Makinton Dorleant

No. 20, 43, 33, 35
- Position: Cornerback

Personal information
- Born: October 6, 1992 (age 33) Naples, Florida, U.S.
- Listed height: 5 ft 11 in (1.80 m)
- Listed weight: 182 lb (83 kg)

Career information
- High school: Lely (Naples, Florida)
- College: Northern Iowa
- NFL draft: 2016: undrafted

Career history
- Green Bay Packers (2016); Kansas City Chiefs (2018)*; Baltimore Ravens (2018)*; Oakland Raiders (2018–2019); Winnipeg Blue Bombers (2020)*;
- * Offseason or practice squad member only

Career NFL statistics
- Total tackles: 1
- Stats at Pro Football Reference

= Makinton Dorleant =

American gridiron football player (born 1992)

Makinton Dorleant (born October 6, 1992) is an American former professional football cornerback. He played college football at Northern Iowa. Dorleant was signed by the Green Bay Packers as an undrafted free agent in 2016.

==College career==
Dorleant attended The University of Northern Iowa, where he played for coach Mark Farley's Northern Iowa Panthers football team from 2013 to 2015 after transferring from The University of Maryland.

===Statistics===

| Year | Team | G | Tackles |  |  |  |  | Interceptions |  |  |  |  |  | Fumbles |  |
| Total | Solo | Ast | Sck | SFTY | PDef | Int | Yds | Avg | Lng | TDs | FF | FR |
| 2012 | UMD | 12 | 4 | 2 | 2 | 0.0 | 0 | 0 | 0 | 0 | 0.0 | 0 | 0 | 0 | 0 |
| 2013 | UNI | 12 | 54 | 34 | 20 | 0.0 | 0 | 4 | 1 | 0 | 0.0 | 0 | 0 | 1 | 0 |
| 2014 | UNI | 14 | 37 | 30 | 7 | 0.0 | 0 | 7 | 0 | 0 | 0.0 | 0 | 0 | 2 | 0 |
| 2015 | UNI | 14 | 47 | 40 | 7 | 0.0 | 0 | 17 | 1 | 17 | 17.0 | 17 | 0 | 3 | 2 |
| Total |  | 52 | 142 | 106 | 36 | 0.0 | 0 | 28 | 2 | 17 | 8.5 | 17 | 0 | 6 | 2 |
Source: UNIPanthers.com

==Professional career==

Pre-draft measurables
| Height | Weight | 40-yard dash | 10-yard split | 20-yard split | 20-yard shuttle | Three-cone drill | Vertical jump | Broad jump | Bench press | Wonderlic |
| 5 ft 11 in (1.80 m) | 178 lb (81 kg) | 4.40 s | 1.53 s | 2.53 s | 4.45 s | 7.03 s | 39 in (0.99 m) | 10 ft 3 in (3.12 m) | 16 reps | 12 |
All values are from Pro Day

===Green Bay Packers===
After going undrafted in the 2016 NFL draft, Dorleant signed with the Green Bay Packers on May 6, 2016. On September 5, 2016, he was placed on injured reserve.
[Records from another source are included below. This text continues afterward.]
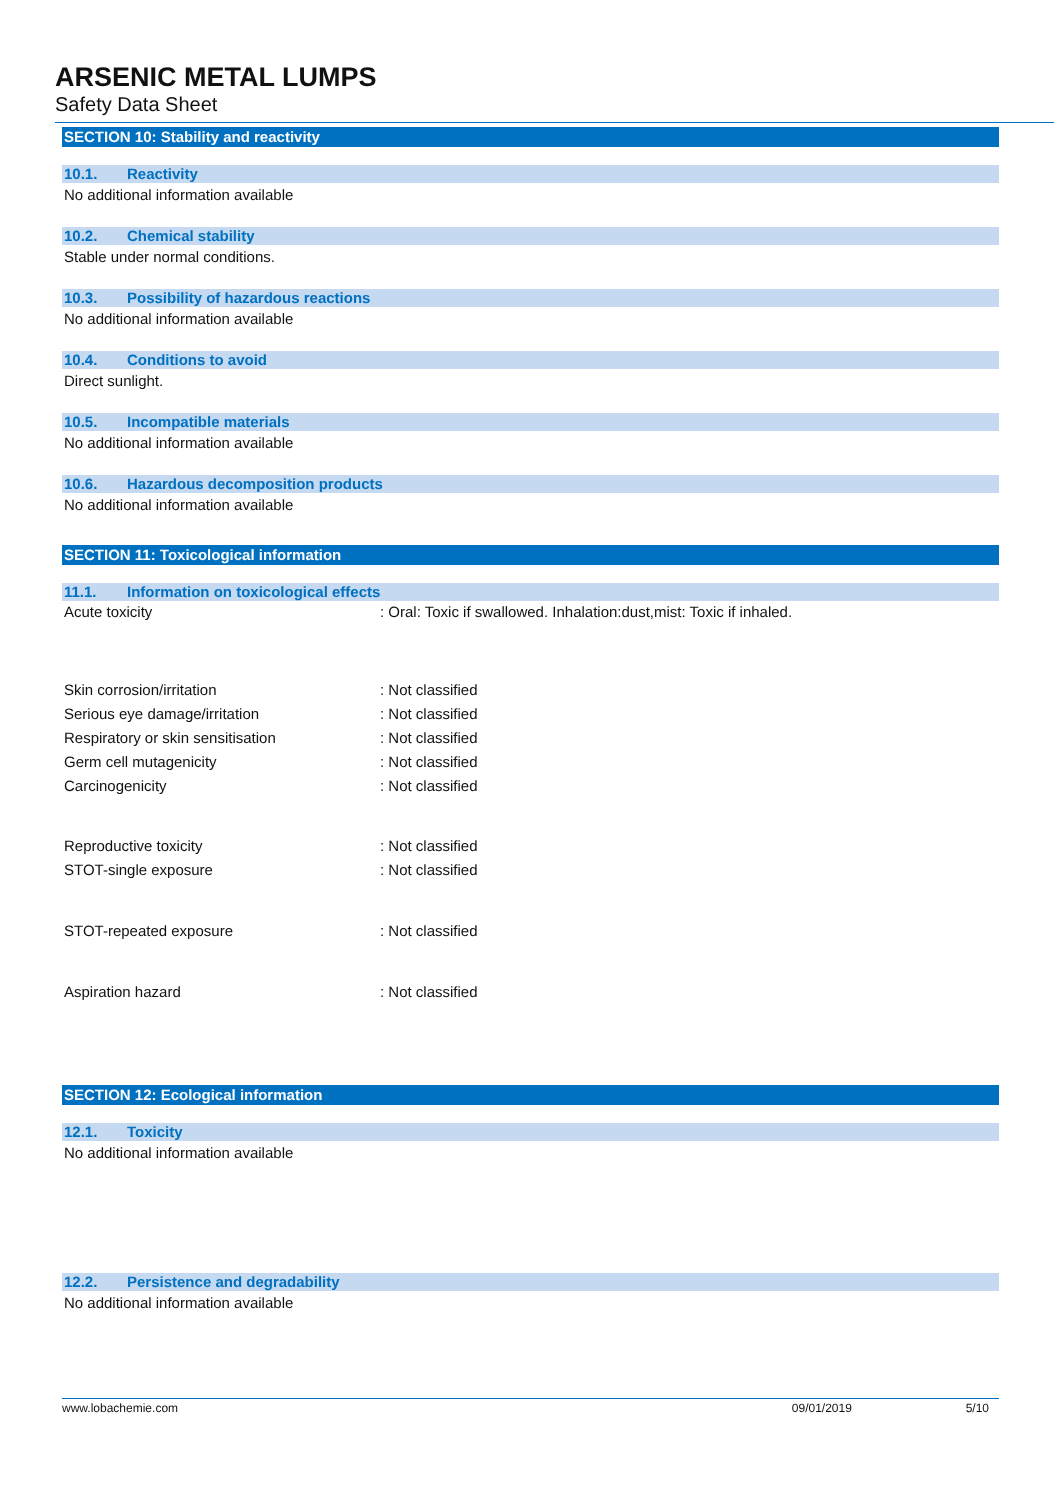ARSENIC METAL LUMPS
Safety Data Sheet
SECTION 10: Stability and reactivity
10.1. Reactivity
No additional information available
10.2. Chemical stability
Stable under normal conditions.
10.3. Possibility of hazardous reactions
No additional information available
10.4. Conditions to avoid
Direct sunlight.
10.5. Incompatible materials
No additional information available
10.6. Hazardous decomposition products
No additional information available
SECTION 11: Toxicological information
11.1. Information on toxicological effects
| Acute toxicity | : Oral: Toxic if swallowed. Inhalation:dust,mist: Toxic if inhaled. |
| Skin corrosion/irritation | : Not classified |
| Serious eye damage/irritation | : Not classified |
| Respiratory or skin sensitisation | : Not classified |
| Germ cell mutagenicity | : Not classified |
| Carcinogenicity | : Not classified |
| Reproductive toxicity | : Not classified |
| STOT-single exposure | : Not classified |
| STOT-repeated exposure | : Not classified |
| Aspiration hazard | : Not classified |
SECTION 12: Ecological information
12.1. Toxicity
No additional information available
12.2. Persistence and degradability
No additional information available
www.lobachemie.com 09/01/2019 5/10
On December 3, 2016, he was activated off injured reserve prior to Week 13. After getting injured against the Detroit Lions in the last game of the season, Dorleant was placed back on injured reserve on January 4, 2017.

On April 11, 2017, Dorleant was released by the Packers after failing a physical.

===Kansas City Chiefs===
On January 3, 2018, Dorleant signed a reserve/future contract with the Kansas City Chiefs. He was waived on September 1.

===Baltimore Ravens===
On September 19, 2018, Dorleant was signed to the Baltimore Ravens' practice squad. He was released on November 14.

===Oakland Raiders===
On December 27, 2018, Dorleant was signed to the Oakland Raiders practice squad.

Dorleant signed a reserve/future contract with the Raiders on January 1, 2019. He was waived on June 11, but was re-signed on August 13. Dorleant was waived/injured during final roster cuts on August 30, and reverted to the team's injured reserve list on September 1.

===Winnipeg Blue Bombers===
Dorleant signed with the Winnipeg Blue Bombers of the CFL on July 3, 2020. After the CFL canceled the 2020 season due to the COVID-19 pandemic, Dorleant chose to opt-out of his contract with the Blue Bombers on August 26, 2020.

==Personal life==
On March 26, 2017, Deiondre' Hall and Dorleant were arrested after an incident at a bar in Cedar Falls, Iowa. Hall was charged with interference, public intoxication, and disorderly conduct while Dorleant was charged with interference. In May 2017, Dorleant was sentenced to a year of probation. In October 2017, he was suspended for one week by the NFL.